Sure, I had encoded the riddle to be every fourth word of every line. But I had forgotten to indicate that somehow. I hadn't included any sort of instruction for how the riddle was supposed to be found to be solved.

Oops.

And so, I wound up spelling out the word FOUR in the introduction to the "epic poem"; I hadn't been planning on including an intro, but since I had forgotten to give any other method of instructions on how to find the riddle I had forced my own hand.

Ideally, I should have included this in the nonsense poem itself, perhaps even in the acrostics, but I simply failed to think of it.

Whew!

And so, finally, it was ready to post. I had checked, and double checked, and triple checked everything; I had included instructions, albeit in a less-than-ideal way; I was ready to post.

Resources

I tend to create my puzzles in a plain-text environment; actually, that's what I use to write most things, including this very making-of post! This allows for direct copy-paste of the Markdown into the post.
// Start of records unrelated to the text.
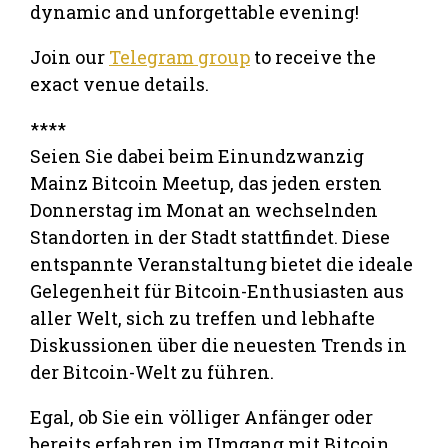
dynamic and unforgettable evening!
Join our
Telegram group
to receive the
exact venue details.
****
Seien Sie dabei beim Einundzwanzig
Mainz Bitcoin Meetup, das jeden ersten
Donnerstag im Monat an wechselnden
Standorten in der Stadt stattfindet. Diese
entspannte Veranstaltung bietet die ideale
Gelegenheit für Bitcoin-Enthusiasten aus
aller Welt, sich zu treffen und lebhafte
Diskussionen über die neuesten Trends in
der Bitcoin-Welt zu führen.
Egal, ob Sie ein völliger Anfänger oder
bereits erfahren im Umgang mit Bitcoin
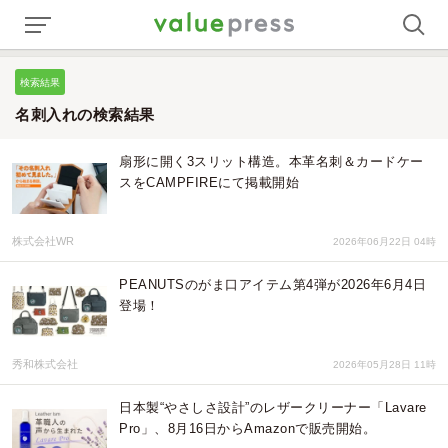
検索結果
名刺入れの検索結果
扇形に開く3スリット構造。本革名刺＆カードケー
スをCAMPFIREにて掲載開始
株式会社WR
2026年06月22日 04時
PEANUTSのがま口アイテム第4弾が2026年6月4日
登場！
秀和株式会社
2026年05月28日 11時
日本製“やさしさ設計”のレザークリーナー「Lavare
Pro」、8月16日からAmazonで販売開始。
I did everything manually, including checking the acrostics and counting the words to make sure that every fourth word was the correct one; and again, I did absolutely no research. (I probably should have, just to make sure my mythology etc. was accurate, but I didn't.)

Evolution

At some point during the writing of the epic poem, a month had passed since I had last used my "Xhad" X word, and I included it in a "By Xhad!" exclamation... except I had forgotten how I had spelled it, and used "Zhad" instead. Oops. (There were a couple other small typos - dangers of working without spellcheck - but nothing major arose.)

I added a few hints as time went by based on where people were up to with solving it; when nobody was even finding the riddle, I added hints for how to find it; when nobody was solving the riddle, I added some hints on solving it.

Takeaway

Protip: Acrostics are hard.

If you're thinking of doing something similar, be prepared to do a lot of work, a lot of it manual; it's harder than you think it is to write in acrostic, and including an acrostic and a hidden word in a specific spot really cramps your writing style. Embrace the wacky, though.

All in all, this was quite possibly the most work I've ever done for a puzzle (and I'm saying that having helped develop real-life escape rooms, and now online ones as well). I don't think I've ever spent months like this on anything else. I thoroughly enjoyed creating it, though, and I'm quite satisfied with how it came out in the end.